What an adventure this has all been. I am so grateful to God for giving me the time I had on my mission. Those 10+ months I had, are and always will be some of the most influential of my life. I came home a different person with more eternal friends, a bigger heart and my faith has grown substantially. It has continued to grow from this experience of coming home. The past 4 months have been some of the hardest I have endured in my life but every step of the way I have had incredible support from both seen and unseen angels. The people I am surrounded with and the love that has been shown was more than I could ever have hoped for. I received the news yesterday from the missionary department that I have officially been released. I put my papers in again wanting to give it my all, and I have. My Heavenly Father let me know a long time ago I think that it was over as a full-time missionary but that there was still much missionary work ahead of me. I have seen on so many occasions how the Lord has used me here in the Burley, Idaho mission as a member missionary. My testimony has only grown stronger. I also recognize the many tender mercies that have come from being released. I would have missed seeing my little brother by only a few days if I had never come home, as he is leaving to the Kumasi, Ghana mission on July 24th. I have been able to grow closer to him and help him get ready for his own missionary service. Since coming home I have had the revelation that it was for the best in coming home. Since stepping off the plane that terrible, not so happy day I have learned to understand my body on a greater scale. It has been a long and difficult journey. I have been sick almost every day for the last four months. I have learned patience, more about the precious gift of grace and the great power in priesthood blessings from the bulging disc in my L5 to going gluten and lactose free to steroid shots in my SI joints and to the knee surgery I now face. It has been one thing after another..quite literally. I have done my best to remain positive and happy but I truly have struggled from all this chronic pain that continues to plague my once-healthy body and many nights I have layed awake asking my Heavenly Father...why? 
He answered every time..."wait." 



Wait
by Russell Kelfer

Desperately, helplessly, longingly, I cried;
Quietly, patiently, lovingly, God replied.
I pled and I wept for a clue to my fate . . .
And the Master so gently said, "Wait." 

"Wait? you say wait?" my indignant reply.
"Lord, I need answers, I need to know why!
Is your hand shortened? Or have you not heard?
By faith I have asked, and I'm claiming your Word.

"My future and all to which I relate
Hangs in the balance, and you tell me to wait?
I'm needing a 'yes', a go-ahead sign,
Or even a 'no' to which I can resign. 

"You promised, dear Lord, that if we believe,
We need but to ask, and we shall receive.
And Lord I've been asking, and this is my cry:
I'm weary of asking! I need a reply." 

Then quietly, softly, I learned of my fate,
As my Master replied again, "Wait."
So I slumped in my chair, defeated and taut,
And grumbled to God, "So, I'm waiting for what?" 

He seemed then to kneel, and His eyes met with mine . . .
and He tenderly said, "I could give you a sign.
I could shake the heavens and darken the sun.
I could raise the dead and cause mountains to run.

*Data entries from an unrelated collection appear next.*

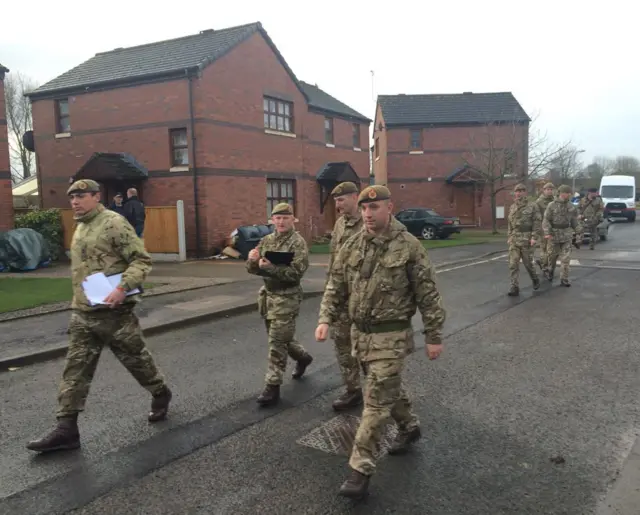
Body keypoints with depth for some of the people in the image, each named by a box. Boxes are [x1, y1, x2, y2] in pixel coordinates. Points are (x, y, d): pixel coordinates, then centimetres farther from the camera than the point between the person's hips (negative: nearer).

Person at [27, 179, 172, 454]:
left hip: (113, 312, -8)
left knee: (136, 359, 9)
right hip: (81, 313, 8)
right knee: (75, 369, 5)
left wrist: (123, 288, -29)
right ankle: (66, 428, 10)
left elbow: (142, 260, -17)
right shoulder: (80, 228, 15)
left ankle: (160, 395, 33)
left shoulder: (114, 223, -12)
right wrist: (78, 301, 19)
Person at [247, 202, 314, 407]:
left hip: (286, 297, -7)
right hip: (268, 294, 7)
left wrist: (270, 267, -29)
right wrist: (253, 260, -16)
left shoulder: (298, 242, -11)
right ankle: (303, 357, 46)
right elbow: (252, 269, 6)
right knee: (281, 337, 20)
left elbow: (296, 272, -22)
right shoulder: (266, 240, 9)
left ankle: (273, 386, 2)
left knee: (277, 342, -6)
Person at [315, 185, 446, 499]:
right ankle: (409, 428, 48)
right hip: (360, 333, 6)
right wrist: (326, 319, -7)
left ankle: (361, 469, 4)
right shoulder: (352, 246, 3)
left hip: (391, 336, -6)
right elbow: (336, 286, 7)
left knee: (376, 401, -4)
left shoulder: (408, 246, -11)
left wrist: (434, 336, -7)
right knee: (389, 388, 23)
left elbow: (427, 294, -8)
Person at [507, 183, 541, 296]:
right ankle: (514, 287, -4)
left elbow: (537, 222, -8)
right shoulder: (512, 207, 13)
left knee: (527, 263, 6)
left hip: (527, 238, -4)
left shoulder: (533, 206, -3)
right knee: (513, 264, -5)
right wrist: (509, 237, 15)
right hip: (514, 239, 4)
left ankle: (535, 280, 33)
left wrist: (534, 237, -16)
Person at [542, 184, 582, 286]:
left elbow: (574, 221, 12)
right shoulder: (552, 205, -7)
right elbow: (546, 220, -10)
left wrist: (579, 231, 3)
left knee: (566, 258, -4)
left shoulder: (571, 207, 5)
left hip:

"I could give all you seek and pleased you would be.
You'd have what you want, but you wouldn't know Me.
You'd not know the depth of my love for each saint.
You'd not know the power that I give to the faint.

"You'd not learn to see through clouds of despair;
You'd not learn to trust just by knowing I'm there.
You'd not know the joy of resting in Me
When darkness and silence are all you can see.

"You'd never experience the fullness of love
When the peace of My spirit descends like a dove.
You would know that I give, and I save, for a start,
But you'd not know the depth of the beat of My heart.

"The glow of my comfort late into the night,
The faith that I give when you walk without sight.
The depth that's beyond getting just what you ask
From an infinite God who makes what you have last.

"You'd never know, should your pain quickly flee,
What it means that My grace is sufficient for thee.
Yes, your dearest dreams overnight would come true,
But, oh, the loss, if you missed what I'm doing in you.

"So, be silent, my child, and in time you will see
That the greatest of gifts is to truly know me.
And though oft My answers seem terribly late,
My most precious answer of all is still . . . Wait."


I love this poem. I am always convinced by it. I am such an impatient person. What a downfall! What an area of my life in which I must grow! I want answers from God, and I want them on my terms and my time. I have found that I often learn more from the journey of waiting for the answer than I do from the answer itself. God is speaking to me. If I received the answers that I demand right now, I would never learn from the journey. One of my favorites lines in the poem is this: "But you'd not know the depth of the beat of My heart." I want to know the depth of the beat of His heart. That desire alone stirs something in me that says, "Emily, the wait will be worth it." I trust that God will carry me though the journey, while I wait ever longingly for His answers.




AND to top it all off...I got some awesome pictures from the mission this week. Two of my favorite missionaries, Elder Godinez and Hermana Adams doing the famous "Hermana Silva peace sign"...sigh, how I miss them...and doing my peace sign all the time.